#### Work item
The lines to extract run from the first line of the material below to the line containing "and Jason Aaron.", both included; leave the pictures behind.

#### Dataset extract
....

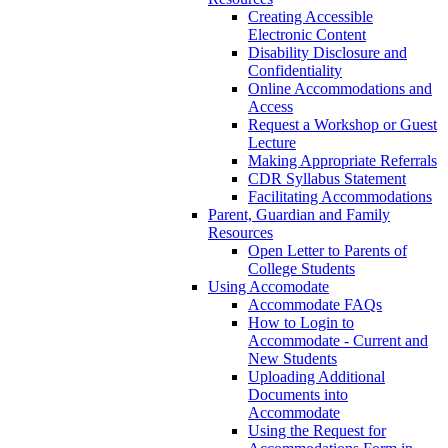
Creating Accessible
Electronic Content
Disability Disclosure and
Confidentiality
Online Accommodations and
Access
Request a Workshop or Guest
Lecture
Making Appropriate Referrals
CDR Syllabus Statement
Facilitating Accommodations
Parent, Guardian and Family
Resources
Open Letter to Parents of
College Students
Using Accomodate
Accommodate FAQs
How to Login to
Accommodate - Current and
New Students
Uploading Additional
Documents into
Accommodate
Using the Request for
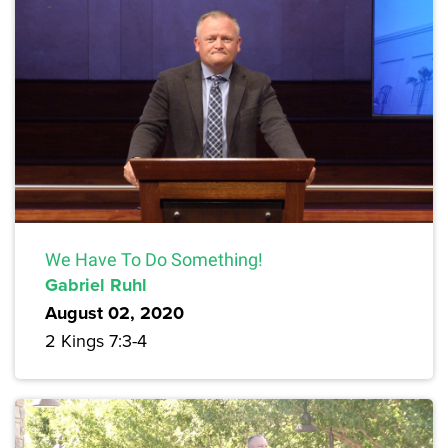
We Have To Do Something!
Gabriel Ruhl
August 02, 2020
2 Kings 7:3-4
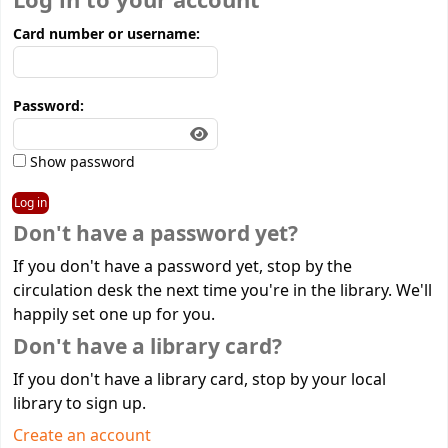
Log in to your account
Card number or username:
Password:
Show password
Don't have a password yet?
If you don't have a password yet, stop by the
circulation desk the next time you're in the library. We'll
happily set one up for you.
Don't have a library card?
If you don't have a library card, stop by your local
library to sign up.
Create an account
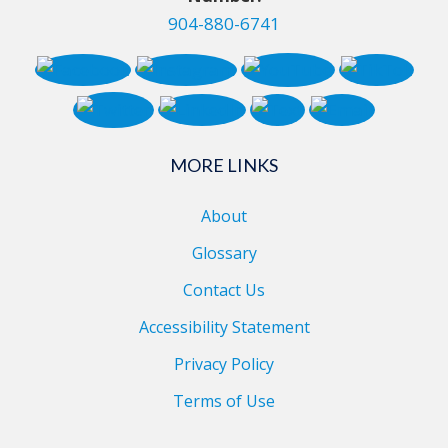
904-880-6741
MORE LINKS
About
Glossary
Contact Us
Accessibility Statement
Privacy Policy
Terms of Use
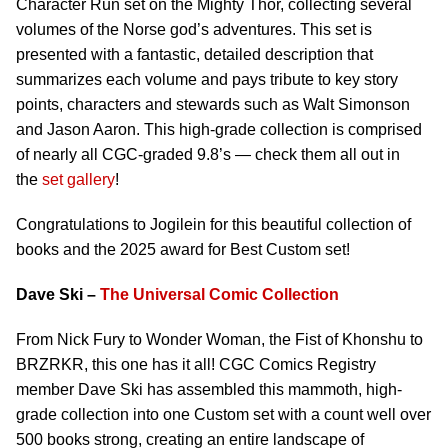
Character Run set on the Mighty Thor, collecting several
volumes of the Norse god’s adventures. This set is
presented with a fantastic, detailed description that
summarizes each volume and pays tribute to key story
points, characters and stewards such as Walt Simonson
and Jason Aaron. This high-grade collection is comprised
of nearly all CGC-graded 9.8’s — check them all out in
the
set gallery
!
Congratulations to Jogilein for this beautiful collection of
books and the 2025 award for Best Custom set!
Dave Ski –
The Universal Comic Collection
From Nick Fury to Wonder Woman, the Fist of Khonshu to
BRZRKR, this one has it all! CGC Comics Registry
member Dave Ski has assembled this mammoth, high-
grade collection into one Custom set with a count well over
500 books strong, creating an entire landscape of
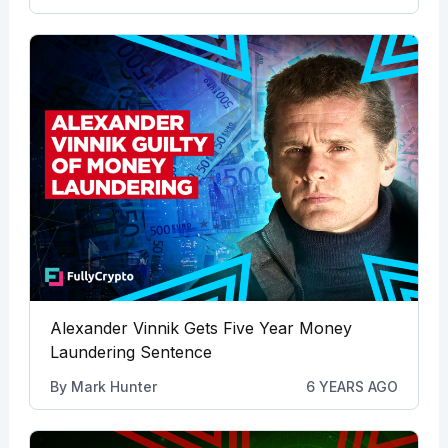
Alexander Vinnik Gets Five Year Money
Laundering Sentence
By
Mark Hunter
6 YEARS AGO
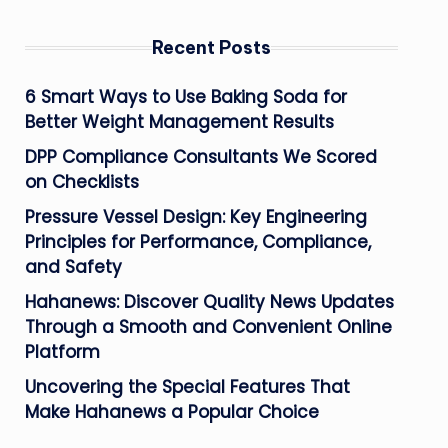
Recent Posts
6 Smart Ways to Use Baking Soda for
Better Weight Management Results
DPP Compliance Consultants We Scored
on Checklists
Pressure Vessel Design: Key Engineering
Principles for Performance, Compliance,
and Safety
Hahanews: Discover Quality News Updates
Through a Smooth and Convenient Online
Platform
Uncovering the Special Features That
Make Hahanews a Popular Choice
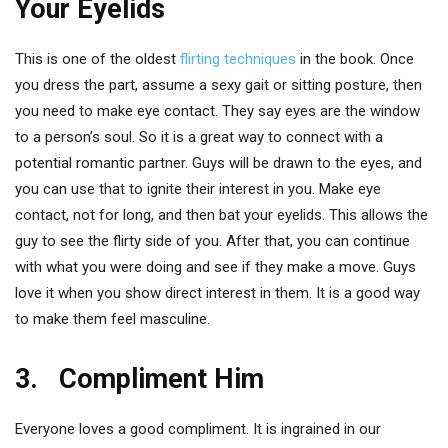
Your Eyelids
This is one of the oldest
flirting techniques
in the book. Once
you dress the part, assume a sexy gait or sitting posture, then
you need to make eye contact. They say eyes are the window
to a person’s soul. So it is a great way to connect with a
potential romantic partner. Guys will be drawn to the eyes, and
you can use that to ignite their interest in you. Make eye
contact, not for long, and then bat your eyelids. This allows the
guy to see the flirty side of you. After that, you can continue
with what you were doing and see if they make a move. Guys
love it when you show direct interest in them. It is a good way
to make them feel masculine.
3. Compliment Him
Everyone loves a good compliment. It is ingrained in our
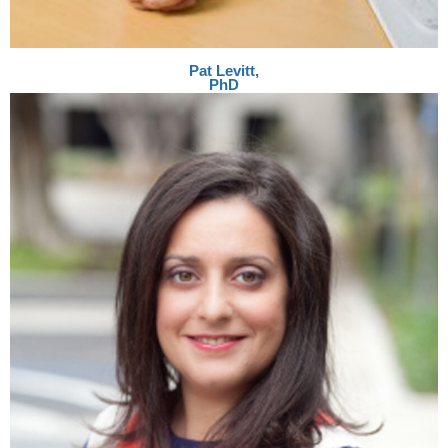
Pat Levitt,
PhD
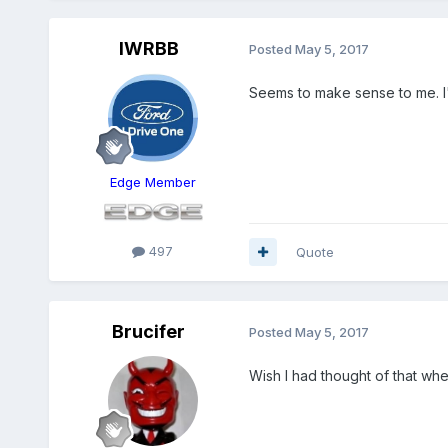
IWRBB
Posted
May 5, 2017
Seems to make sense to me. I'
Edge Member
497
Quote
Brucifer
Posted
May 5, 2017
Wish I had thought of that whe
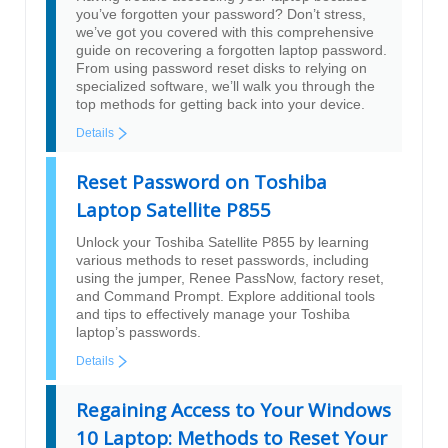
you’ve forgotten your password? Don’t stress,
we’ve got you covered with this comprehensive
guide on recovering a forgotten laptop password.
From using password reset disks to relying on
specialized software, we’ll walk you through the
top methods for getting back into your device.
Details
Reset Password on Toshiba
Laptop Satellite P855
Unlock your Toshiba Satellite P855 by learning
various methods to reset passwords, including
using the jumper, Renee PassNow, factory reset,
and Command Prompt. Explore additional tools
and tips to effectively manage your Toshiba
laptop’s passwords.
Details
Regaining Access to Your Windows
10 Laptop: Methods to Reset Your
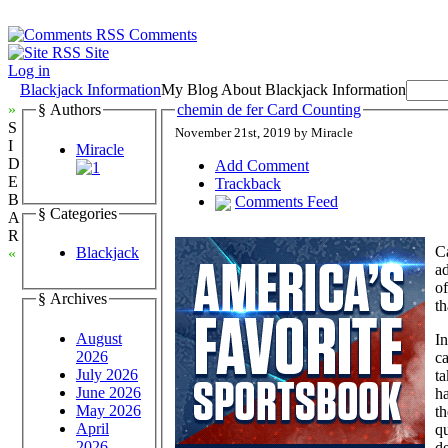
Comments
Site
Log in
Blackjack Information
My Blog About Blackjack Information
»
§ Authors
chemin de fer Card Counting
S
November 21st, 2019 by Miracle
I
Miracle
D
Add Comment
E
Trackback
B
Comments Feed
§ Categories
A
R
Ca
Blackjack
«
ad
of
§ Archives
th
August
In
2026
ca
July 2026
ta
June 2026
h
May 2026
th
April
q
2026
de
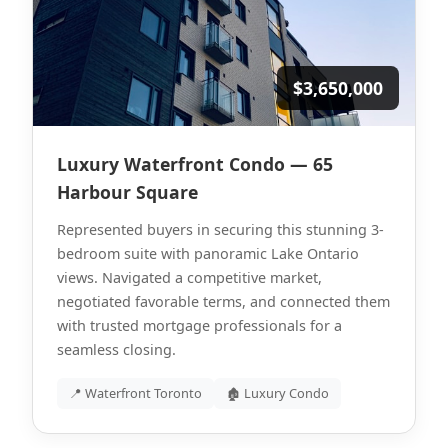
$3,650,000
Luxury Waterfront Condo — 65
Harbour Square
Represented buyers in securing this stunning 3-
bedroom suite with panoramic Lake Ontario
views. Navigated a competitive market,
negotiated favorable terms, and connected them
with trusted mortgage professionals for a
seamless closing.
📍 Waterfront Toronto
🏚 Luxury Condo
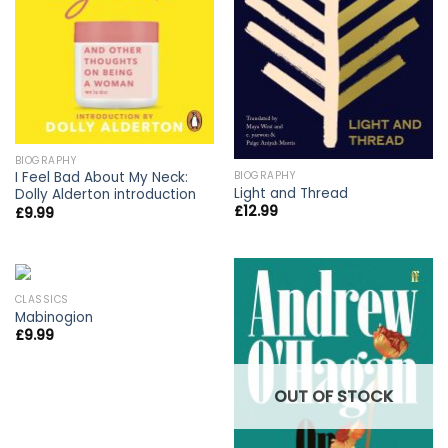
BIOGRAPHY
BIOGRAPHY
I Feel Bad About My Neck:
Light and Thread
Dolly Alderton introduction
£
12.99
£
9.99
CLASSICS
Mabinogion
£
9.99
OUT OF STOCK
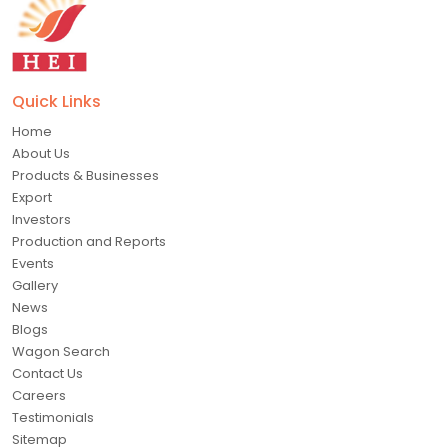
Quick Links
Home
About Us
Products & Businesses
Export
Investors
Production and Reports
Events
Gallery
News
Blogs
Wagon Search
Contact Us
Careers
Testimonials
Sitemap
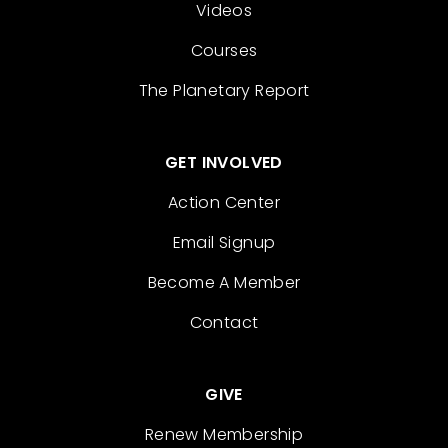
Videos
Courses
The Planetary Report
GET INVOLVED
Action Center
Email Signup
Become A Member
Contact
GIVE
Renew Membership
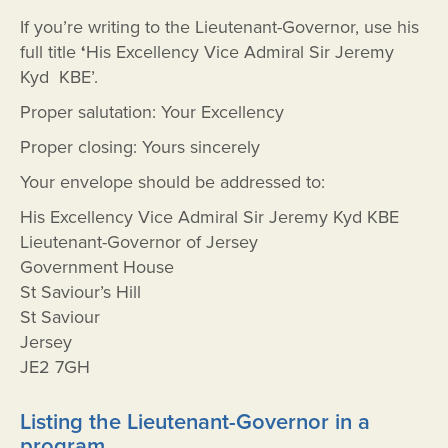
If you’re writing to the Lieutenant-Governor, use his
full title
‘
His Excellency Vice Admiral Sir Jeremy
Kyd KBE’.
Proper salutation: Your Excellency
Proper closing: Yours sincerely
Your envelope should be addressed to:
His Excellency Vice Admiral Sir Jeremy Kyd KBE
Lieutenant-Governor of Jersey
Government House
St Saviour’s Hill
St Saviour
Jersey
JE2 7GH
Listing the Lieutenant-Governor in a
program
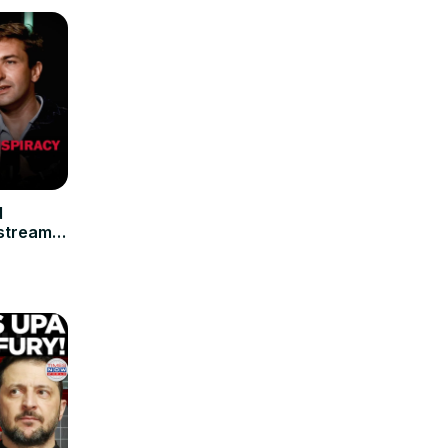
d
stream
nts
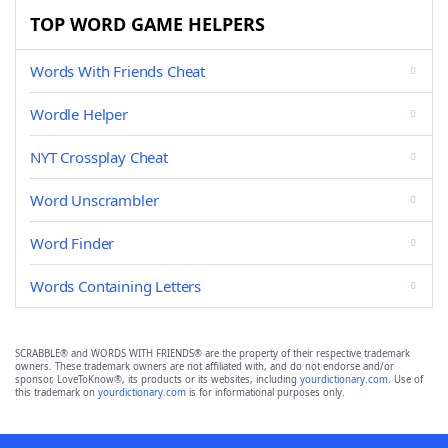
TOP WORD GAME HELPERS
Words With Friends Cheat
Wordle Helper
NYT Crossplay Cheat
Word Unscrambler
Word Finder
Words Containing Letters
SCRABBLE® and WORDS WITH FRIENDS® are the property of their respective trademark
owners. These trademark owners are not affiliated with, and do not endorse and/or
sponsor, LoveToKnow®, its products or its websites, including
yourdictionary.com
. Use of
this trademark on
yourdictionary.com
is for informational purposes only.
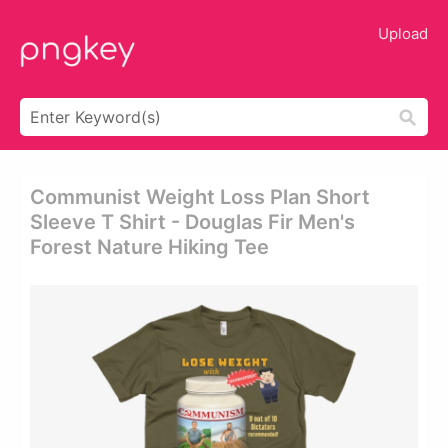
Upload
Communist Weight Loss Plan Short
Sleeve T Shirt - Douglas Fir Men's
Forest Nature Hiking Tee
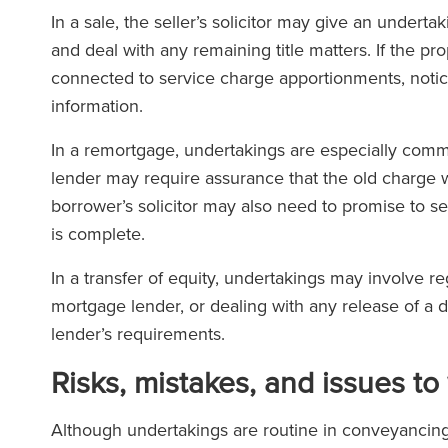
In a sale, the seller’s solicitor may give an under
and deal with any remaining title matters. If the p
connected to service charge apportionments, noti
information.
In a remortgage, undertakings are especially com
lender may require assurance that the old charge 
borrower’s solicitor may also need to promise to se
is complete.
In a transfer of equity, undertakings may involve r
mortgage lender, or dealing with any release of a 
lender’s requirements.
Risks, mistakes, and issues to
Although undertakings are routine in conveyancing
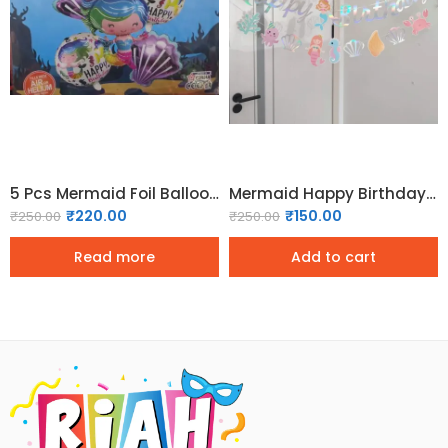
5 Pcs Mermaid Foil Balloon Set
Mermaid Happy Birthday Bunting
₹
220.00
₹
150.00
₹
250.00
₹
250.00
Read more
Add to cart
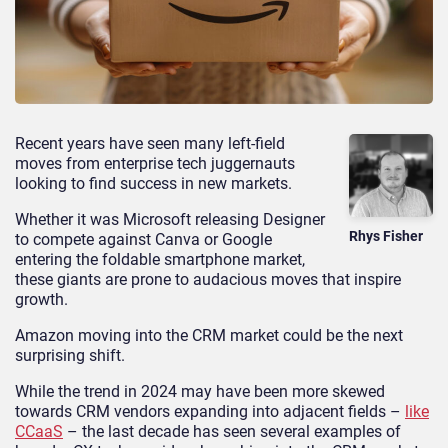
Recent years have seen many left-field
moves from enterprise tech juggernauts
looking to find success in new markets.
Whether it was Microsoft releasing Designer
Rhys Fisher
to compete against Canva or Google
entering the foldable smartphone market,
these giants are prone to audacious moves that inspire
growth.
Amazon moving into the CRM market could be the next
surprising shift.
While the trend in 2024 may have been more skewed
towards CRM vendors expanding into adjacent fields –
like
CCaaS
– the last decade has seen several examples of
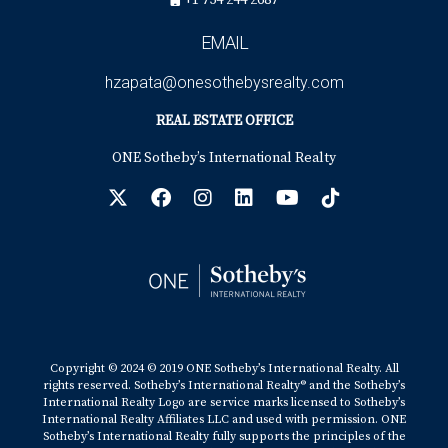
+1 754 244 2687
EMAIL
hzapata@onesothebysrealty.com
REAL ESTATE OFFICE
ONE Sotheby’s International Realty
Copyright © 2024 © 2019 ONE Sotheby’s International Realty. All
rights reserved. Sotheby’s International Realty® and the Sotheby’s
International Realty Logo are service marks licensed to Sotheby’s
International Realty Affiliates LLC and used with permission. ONE
Sotheby’s International Realty fully supports the principles of the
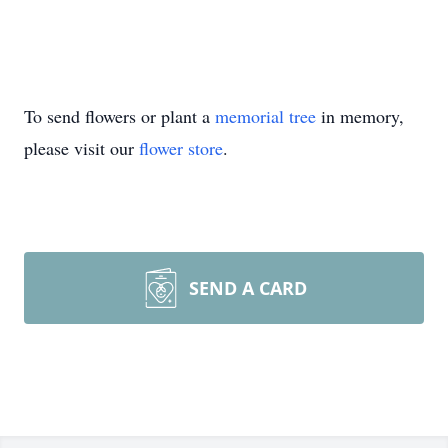
To send flowers or plant a
memorial tree
in memory,
please visit our
flower store
.
SEND A CARD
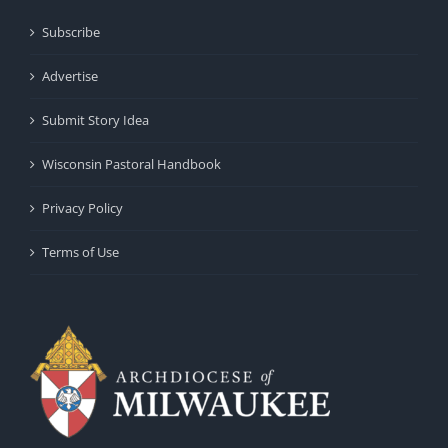
Subscribe
Advertise
Submit Story Idea
Wisconsin Pastoral Handbook
Privacy Policy
Terms of Use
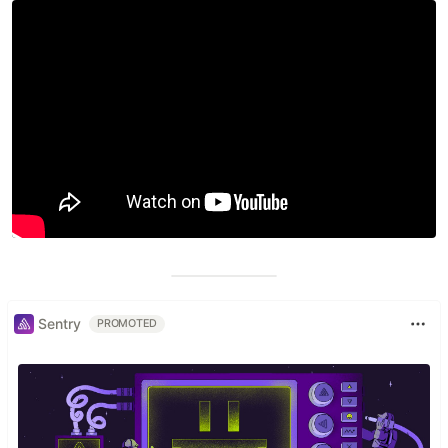
Sentry
PROMOTED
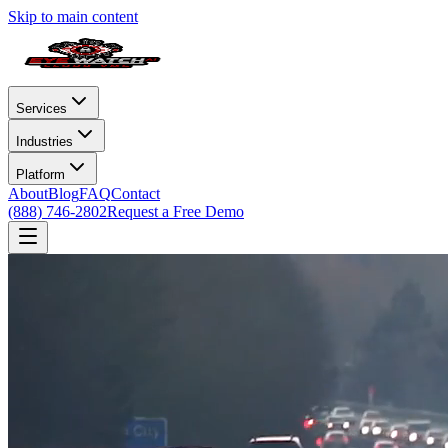
Skip to main content
Services
Industries
Platform
About
Blog
FAQ
Contact
(888) 746-2802
Request a Free Demo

....

#### Your response
Creating Accessible
Electronic Content
Disability Disclosure and
Confidentiality
Online Accommodations and
Access
Request a Workshop or Guest
Lecture
Making Appropriate Referrals
CDR Syllabus Statement
Facilitating Accommodations
Parent, Guardian and Family
Resources
Open Letter to Parents of
College Students
Using Accomodate
Accommodate FAQs
How to Login to
Accommodate - Current and
New Students
Uploading Additional
Documents into
Accommodate
Using the Request for
We Have To Do Something!
Gabriel Ruhl
August 02, 2020
2 Kings 7:3-4
Log in to your account
Card number or username:
Password:
Show password
Don't have a password yet?
If you don't have a password yet, stop by the
circulation desk the next time you're in the library. We'll
happily set one up for you.
Don't have a library card?
If you don't have a library card, stop by your local
library to sign up.
Create an account
904-880-6741
MORE LINKS
About
Glossary
Contact Us
Accessibility Statement
Privacy Policy
Terms of Use
Character Run set on the Mighty Thor, collecting several
volumes of the Norse god’s adventures. This set is
presented with a fantastic, detailed description that
summarizes each volume and pays tribute to key story
points, characters and stewards such as Walt Simonson
and Jason Aaron. This high-grade collection is comprised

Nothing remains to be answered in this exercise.